> ACTION ITEM
For the entries that follow, set down each one exactly and drop any pictures.

- - -

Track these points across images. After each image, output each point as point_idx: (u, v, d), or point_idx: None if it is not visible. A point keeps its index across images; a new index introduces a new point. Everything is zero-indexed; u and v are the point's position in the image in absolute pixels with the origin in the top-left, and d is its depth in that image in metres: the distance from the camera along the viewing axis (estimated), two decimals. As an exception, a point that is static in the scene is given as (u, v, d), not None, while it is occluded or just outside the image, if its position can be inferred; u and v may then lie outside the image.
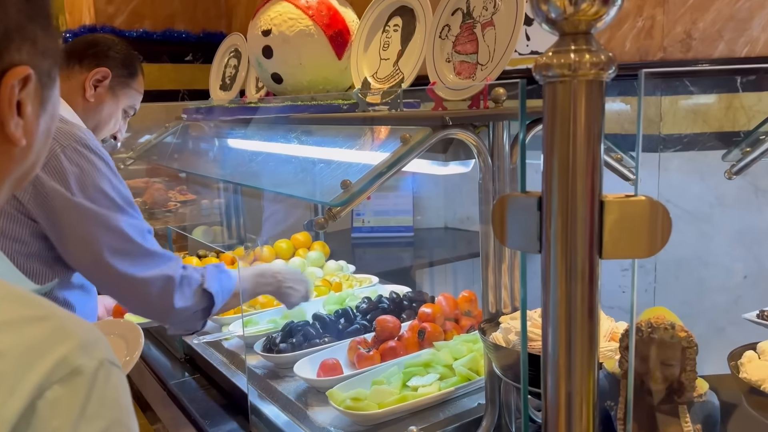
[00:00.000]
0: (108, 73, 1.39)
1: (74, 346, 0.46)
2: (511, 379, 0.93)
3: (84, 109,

- - -

> PROBLEM SOLUTION
Track these points across images. After each image, output each point as point_idx: (u, v, d), or point_idx: None if it is not visible. A point keeps its index across images; a new index introduces a new point. Everything is zero-indexed; u and v are the point's position in the image in absolute pixels with the origin in the top-left, and d is its depth in that image in metres: the distance from the camera along the viewing axis (estimated), two decimals. As an exception, a point that is static in the scene is given as (u, v, d), not None, while it is occluded or just outside the image, if its position can be inferred; u and v may then lie outside the image.
[00:00.000]
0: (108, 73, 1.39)
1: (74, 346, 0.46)
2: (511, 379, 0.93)
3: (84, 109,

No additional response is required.